O primeiro contato foi uma tentativa de conversação. Falaram junto, pararam e tornaram a repetir as mesmas frases. Olharam ao redor e se grudaram na nudez do silêncio. As ondas dialogaram por eles. Até que ela se ergueu e apontou-lhe a cabana onde morava. Ele sorriu e disse que sabia que era ali, perto e longe do mar.

Antes que a mulher abrisse a porta da casa, o homem a possuiu, contra a alvenaria, apenas lhe erguendo o vestido.

Amaram-se várias horas por dia. As semanas viravam as folhas do calendário. A pintora não pintava. O pescador mantinha-se longe do mar. Às vezes a mulher duvidava de sua sorte, ter um homem tão bonito e carinhoso, tão solícito e ardente, tão misterioso e terno. Velava-lhe o sono e antes que adormecesse beijava-lhe as pálpebras. Como temia perdê-lo, raramente o levava consigo à cidade a fim de comprar mantimentos. Ele permanecia dentro de casa, sentado no sofá, olhando pro vazio e à espera dela. Quando a mulher surgia — e livros e vinho e flores — o rosto do homem ganhava cor e vida, os lábios avermelhavam-se num sorriso, seu corpo ganhava movimento.

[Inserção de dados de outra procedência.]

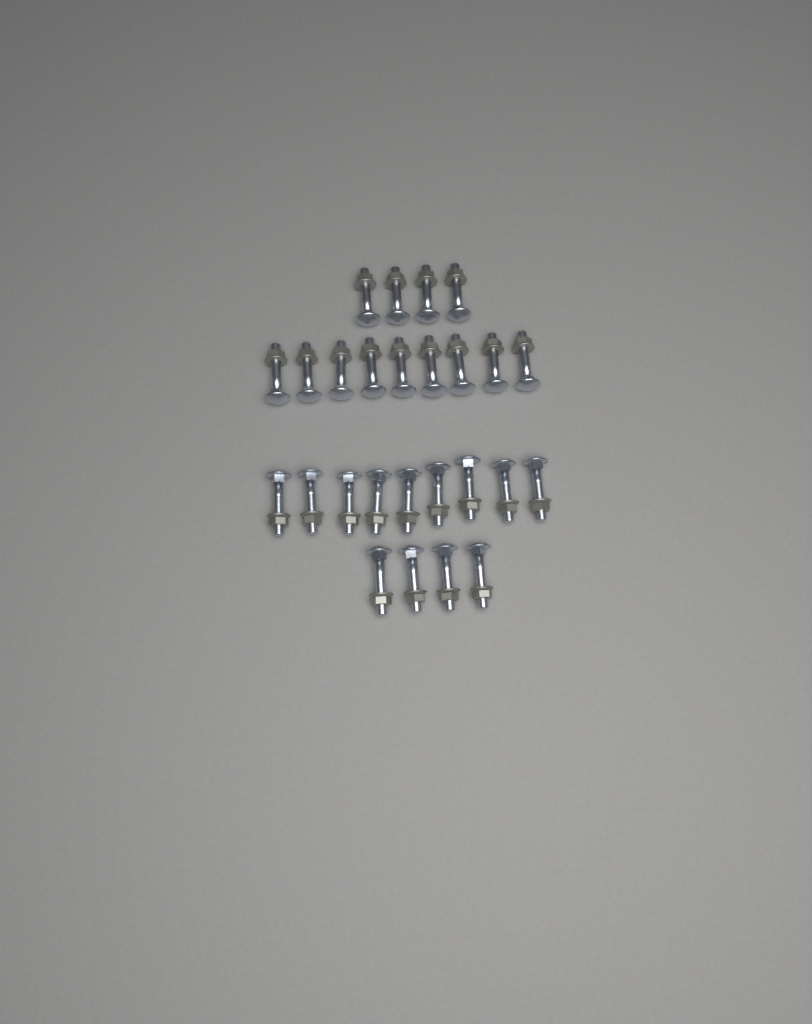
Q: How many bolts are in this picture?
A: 26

Sempre. Em direção a ela.

Distante de casa e dele, a pintora sentia dores físicas e uma náusea insuportável. O ar tornava-se pesado, as paredes oprimiam-na, as ruas eram perigosas e os humanos assassinos. Urgia que voltasse e o tirasse do transe.

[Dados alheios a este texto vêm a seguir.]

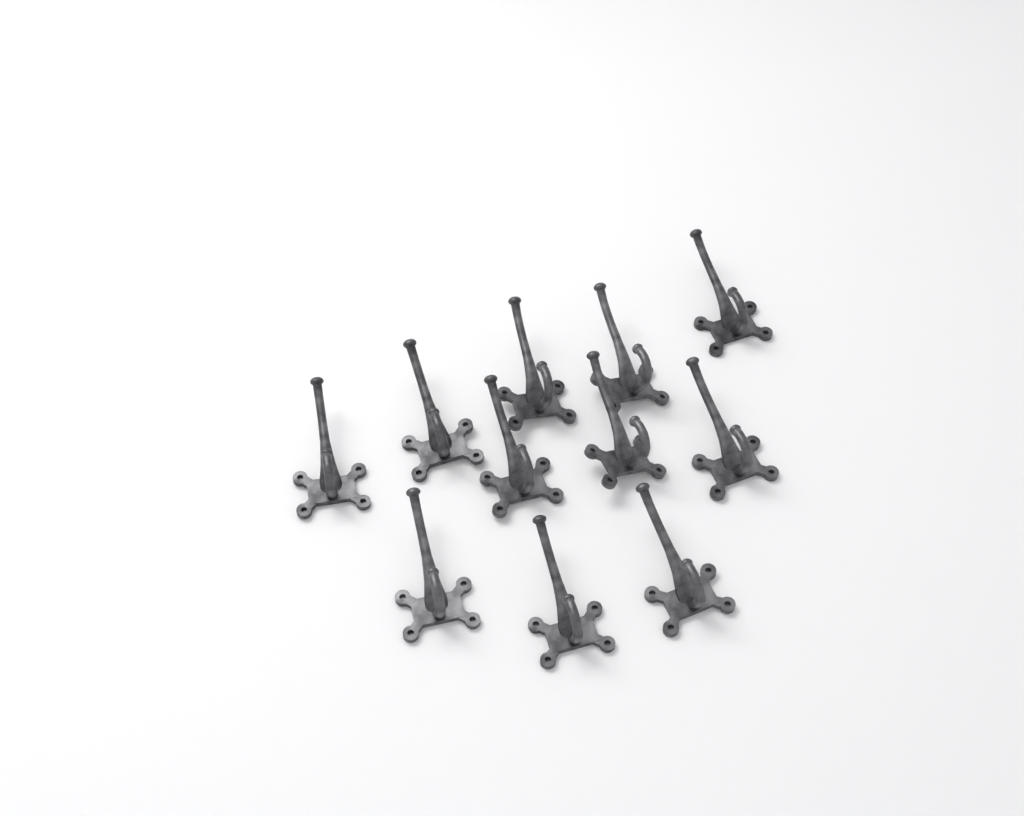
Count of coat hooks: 11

Na noite que seu carro quebrou na estrada e ela teve de ficar num hotel, o céu enlutou-se de nuvens carregadas de eletricidade. A tempestade sacudiu os coqueiros. E a artista caminhou em círculos, no quarto, por horas inteiras e quebradas. Cólicas agudas feriam-lhe o abdômen e o peito. Era varrida por lanças incandescentes que a faziam cair de joelhos no chão. Num gesto tresloucado, varou as ruas com a chuva açoitando-lhe a pele, o casaco apertado ao corpo, as lágrimas rolando-lhe pela face maquiada. Dois, cem, quinhentos passos. Ganhava as calçadas das avenidas, atravessava becos, cruzava por ruas secundárias em passadas largas e desesperadas. E ao perder um dos tamancos, jogou o outro fora e desatou a correr, correr, correr.

A imagem do seu amor à mente dava-lhe força e resistência. A consciência de que o presente lhe seria roubado também. Fora na praia que o encontrara, o homem trazido pelo mar. As ondas nervosas agigantavam-se e explodiam no ar, quebravam nas rochas e penetravam no colo de areia da praia.

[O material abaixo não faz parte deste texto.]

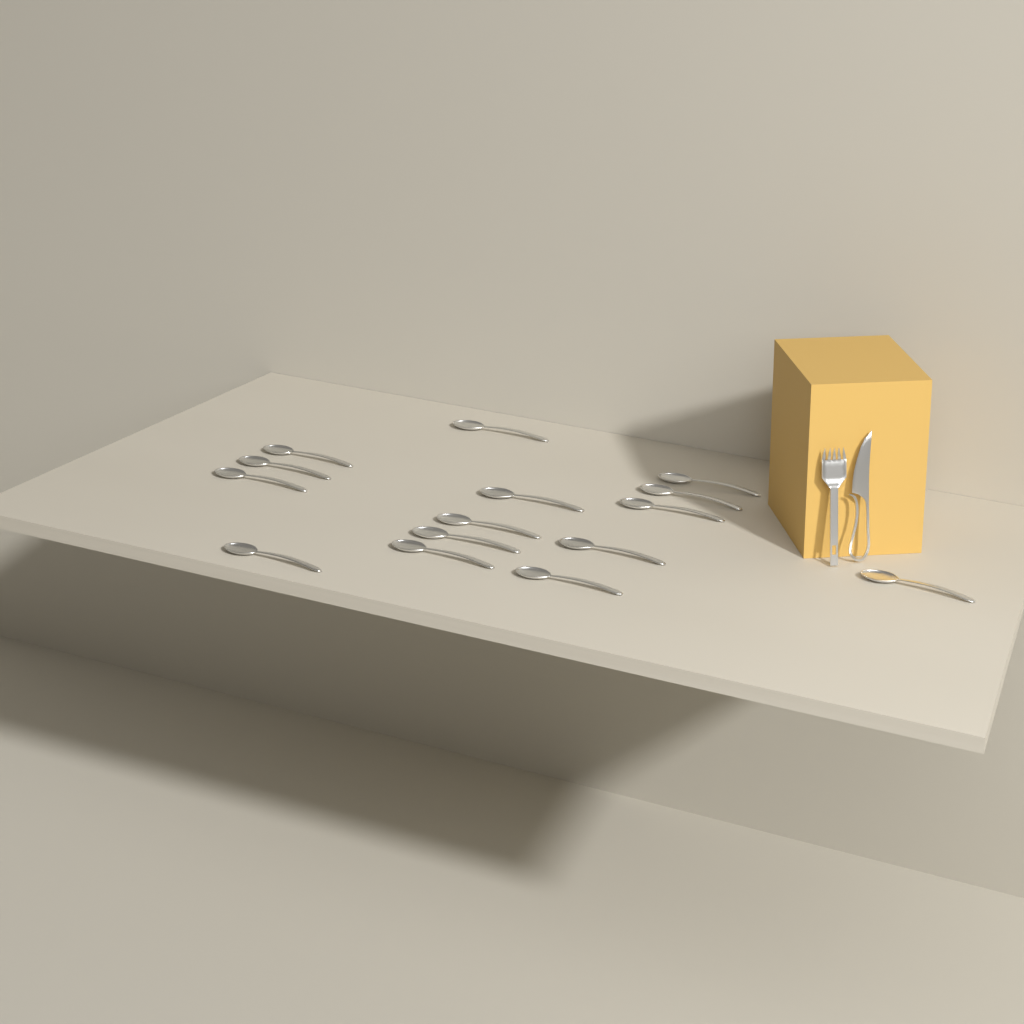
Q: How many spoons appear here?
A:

Portas e janelas da cabana abertas. No interior, o vazio.

Rasgou a pele do pulso com as unhas. Gritou pelo amante, um nome inventado na última nota aguda do gozo. Patética, corria de um lado para outro em frente ao mar. Ainda tentou encontrá-lo pela vizinhança, batia nas portas, acordava os outros, rompia a monotonia típica de uma cidadezinha. Até que, esgotada de juízo, deixou-se levar pelo choro convulso.

Voltou à cabana como um vodu com alfinetes e agulhas espetados pelo corpo, a coluna tesa, órbitas oculares injetadas e vibrantes. Largou-se sobre a poltrona preferida do seu preferido e ali morreu. Sentada sobre o humano de areia, ladeada pelas roupas sem corpo.